▶ _PROBLEM TO SOLVE_
Please reproduce the text lines of all the records below without any changes, and leave the pictures out.
--- TASK MATERIAL ---
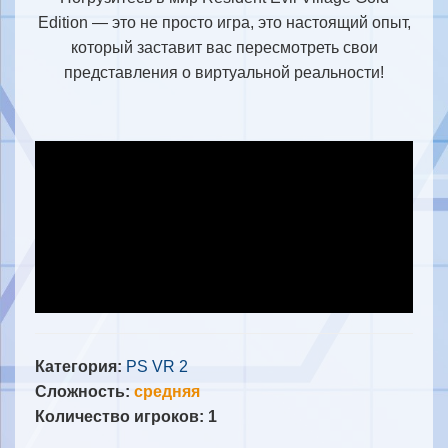
Edition — это не просто игра, это настоящий опыт,
который заставит вас пересмотреть свои
представления о виртуальной реальности!
Категория:
PS VR 2
Сложность:
средняя
Количество игроков: 1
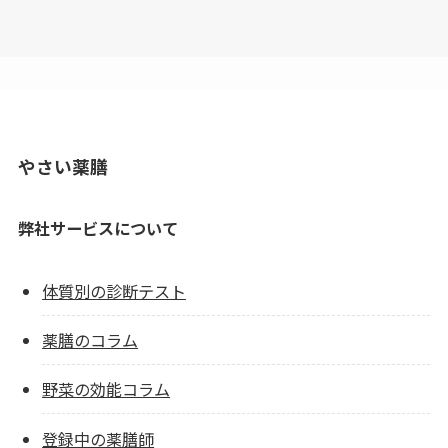
やさい薬膳
弊社サービスについて
体質別の診断テスト
薬膳のコラム
野菜の効能コラム
登録中の薬膳師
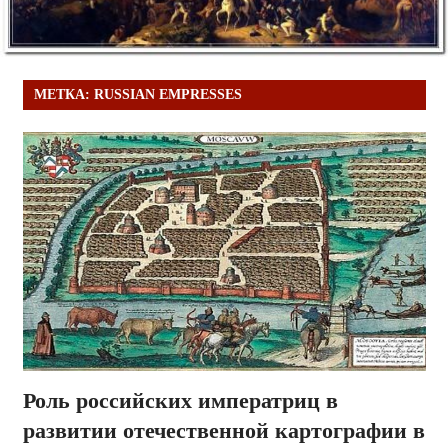
МЕТКА:
RUSSIAN EMPRESSES
Роль российских императриц в
развитии отечественной картографии в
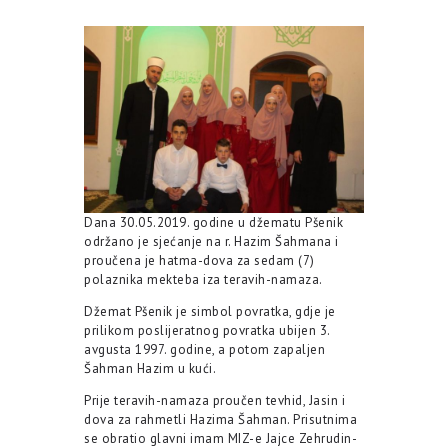
Dana 30.05.2019. godine u džematu Pšenik
održano je sjećanje na r. Hazim Šahmana i
proučena je hatma-dova za sedam (7)
polaznika mekteba iza teravih-namaza.
Džemat Pšenik je simbol povratka, gdje je
prilikom poslijeratnog povratka ubijen 3.
avgusta 1997. godine, a potom zapaljen
Šahman Hazim u kući.
Prije teravih-namaza proučen tevhid, Jasin i
dova za rahmetli Hazima Šahman. Prisutnima
se obratio glavni imam MIZ-e Jajce Zehrudin-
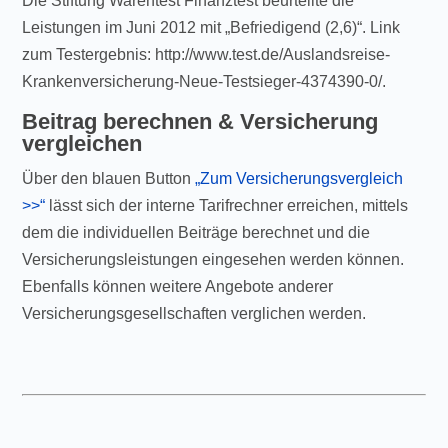
Die Stiftung Warentest Finanztest beurteilte die
Leistungen im Juni 2012 mit „Befriedigend (2,6)“. Link
zum Testergebnis: http://www.test.de/Auslandsreise-
Krankenversicherung-Neue-Testsieger-4374390-0/.
Beitrag berechnen & Versicherung
vergleichen
Über den blauen Button
„Zum Versicherungsvergleich
>>“
lässt sich der interne Tarifrechner erreichen, mittels
dem die individuellen Beiträge berechnet und die
Versicherungsleistungen eingesehen werden können.
Ebenfalls können weitere Angebote anderer
Versicherungsgesellschaften verglichen werden.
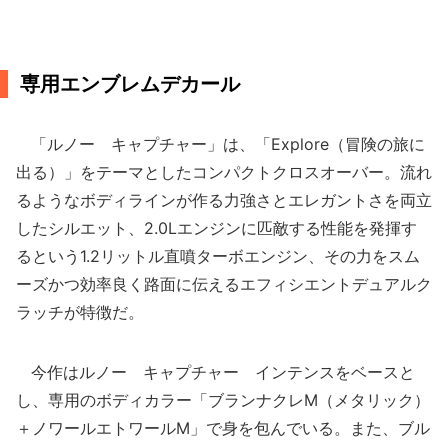
専用エンブレムデカール
「ルノー キャプチャー」は、「Explore（冒険の旅に
出る）」をテーマとしたコンパクトクロスオーバー。流れ
るようなボディラインが作る力強さとエレガントさを両立
したシルエット、2.0Lエンジンに匹敵する性能を発揮す
るという1.2リットル直噴ターボエンジン、その力をスム
ーズかつ効率良く路面に伝えるエフィシエントデュアルク
ラッチが特徴だ。
今作はルノー キャプチャー インテンスをベースと
し、専用のボディカラー「ブランナクレM（メタリック）
＋ノワールエトワールM」で身を包んでいる。また、ブル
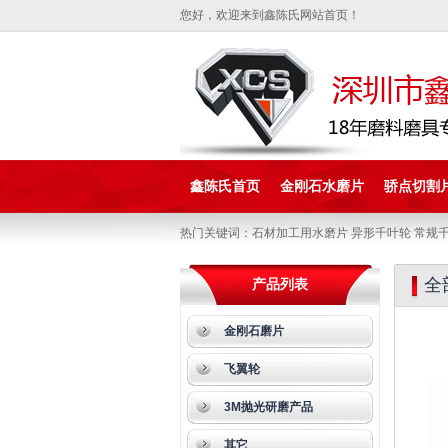
您好，欢迎来到鑫陈氏网站首页！
鑫陈氏首页
金刚石水磨片
骄点切割
热门关键词：石材加工用水磨片 异形千叶轮 常规千
全
产品列表
金刚石磨片
飞翼轮
3M抛光研磨产品
其它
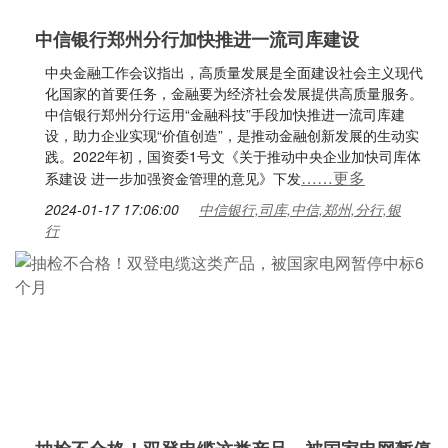
中信银行郑州分行加快推进一流司库建设
中央金融工作会议指出，高质量发展是全面建设社会主义现代
化国家的首要任务，金融要为经济社会发展提供高质量服务。
中信银行郑州分行运用“金融科技”手段加快推进一流司库建
设，助力企业实现“价值创造”，是推动金融创新发展的生动实
践。2022年初，国资委1号文《关于推动中央企业加快司库体
……更多
系建设 进一步加强资金管理的意见》下发
2024-01-17 17:06:00
中信银行,司库,中信,郑州,分行,银
行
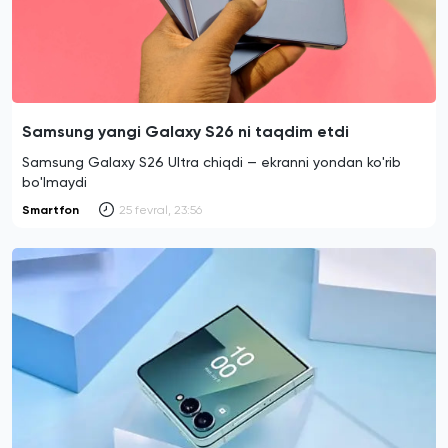
Samsung yangi Galaxy S26 ni taqdim etdi
Samsung Galaxy S26 Ultra chiqdi — ekranni yondan ko'rib
bo'lmaydi
Smartfon
25 fevral, 23:56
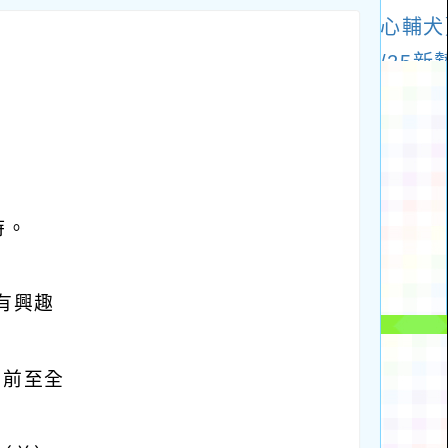
時。
有興趣
）前至全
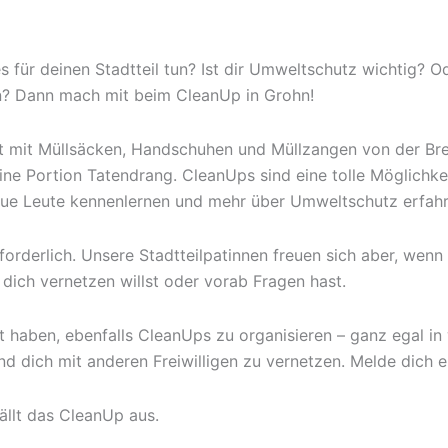
 für deinen Stadtteil tun? Ist dir Umweltschutz wichtig? O
n? Dann mach mit beim CleanUp in Grohn!
t mit Müllsäcken, Handschuhen und Müllzangen von der Bre
ine Portion Tatendrang. CleanUps sind eine tolle Möglichke
 neue Leute kennenlernen und mehr über Umweltschutz erfahr
orderlich. Unsere Stadtteilpatinnen freuen sich aber, wen
dich vernetzen willst oder vorab Fragen hast.
 haben, ebenfalls CleanUps zu organisieren – ganz egal in 
 dich mit anderen Freiwilligen zu vernetzen. Melde dich ei
fällt das CleanUp aus.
---
▶ _WRITTEN RESPONSE_
Edition — это не просто игра, это настоящий опыт,
который заставит вас пересмотреть свои
представления о виртуальной реальности!
Категория:
PS VR 2
Сложность:
средняя
Количество игроков: 1
やさい薬膳
弊社サービスについて
体質別の診断テスト
薬膳のコラム
野菜の効能コラム
登録中の薬膳師
МЕТКА:
RUSSIAN EMPRESSES
Роль российских императриц в
развитии отечественной картографии в
Dana 30.05.2019. godine u džematu Pšenik
održano je sjećanje na r. Hazim Šahmana i
proučena je hatma-dova za sedam (7)
polaznika mekteba iza teravih-namaza.
Džemat Pšenik je simbol povratka, gdje je
prilikom poslijeratnog povratka ubijen 3.
avgusta 1997. godine, a potom zapaljen
Šahman Hazim u kući.
Prije teravih-namaza proučen tevhid, Jasin i
dova za rahmetli Hazima Šahman. Prisutnima
se obratio glavni imam MIZ-e Jajce Zehrudin-
Die Stiftung Warentest Finanztest beurteilte die
Leistungen im Juni 2012 mit „Befriedigend (2,6)“. Link
zum Testergebnis: http://www.test.de/Auslandsreise-
Krankenversicherung-Neue-Testsieger-4374390-0/.
Beitrag berechnen & Versicherung
vergleichen
Über den blauen Button
„Zum Versicherungsvergleich
>>“
lässt sich der interne Tarifrechner erreichen, mittels
dem die individuellen Beiträge berechnet und die
Versicherungsleistungen eingesehen werden können.
Ebenfalls können weitere Angebote anderer
Versicherungsgesellschaften verglichen werden.
専用エンブレムデカール
「ルノー キャプチャー」は、「Explore（冒険の旅に
出る）」をテーマとしたコンパクトクロスオーバー。流れ
るようなボディラインが作る力強さとエレガントさを両立
したシルエット、2.0Lエンジンに匹敵する性能を発揮す
るという1.2リットル直噴ターボエンジン、その力をスム
ーズかつ効率良く路面に伝えるエフィシエントデュアルク
ラッチが特徴だ。
今作はルノー キャプチャー インテンスをベースと
し、専用のボディカラー「ブランナクレM（メタリック）
＋ノワールエトワールM」で身を包んでいる。また、ブル
您好，欢迎来到鑫陈氏网站首页！
鑫陈氏首页
金刚石水磨片
骄点切割
热门关键词：石材加工用水磨片 异形千叶轮 常规千
全
产品列表
金刚石磨片
飞翼轮
3M抛光研磨产品
其它
中信银行郑州分行加快推进一流司库建设
中央金融工作会议指出，高质量发展是全面建设社会主义现代
化国家的首要任务，金融要为经济社会发展提供高质量服务。
中信银行郑州分行运用“金融科技”手段加快推进一流司库建
设，助力企业实现“价值创造”，是推动金融创新发展的生动实
践。2022年初，国资委1号文《关于推动中央企业加快司库体
……更多
系建设 进一步加强资金管理的意见》下发
2024-01-17 17:06:00
中信银行,司库,中信,郑州,分行,银
行
Samsung yangi Galaxy S26 ni taqdim etdi
Samsung Galaxy S26 Ultra chiqdi — ekranni yondan ko'rib
bo'lmaydi
Smartfon
25 fevral, 23:56
時。
有興趣
）前至全
 für deinen Stadtteil tun? Ist dir Umweltschutz wichtig? O
n? Dann mach mit beim CleanUp in Grohn!
t mit Müllsäcken, Handschuhen und Müllzangen von der Bre
ine Portion Tatendrang. CleanUps sind eine tolle Möglichke
 neue Leute kennenlernen und mehr über Umweltschutz erfahr
orderlich. Unsere Stadtteilpatinnen freuen sich aber, wen
dich vernetzen willst oder vorab Fragen hast.
 haben, ebenfalls CleanUps zu organisieren – ganz egal in 
 dich mit anderen Freiwilligen zu vernetzen. Melde dich ei
fällt das CleanUp aus.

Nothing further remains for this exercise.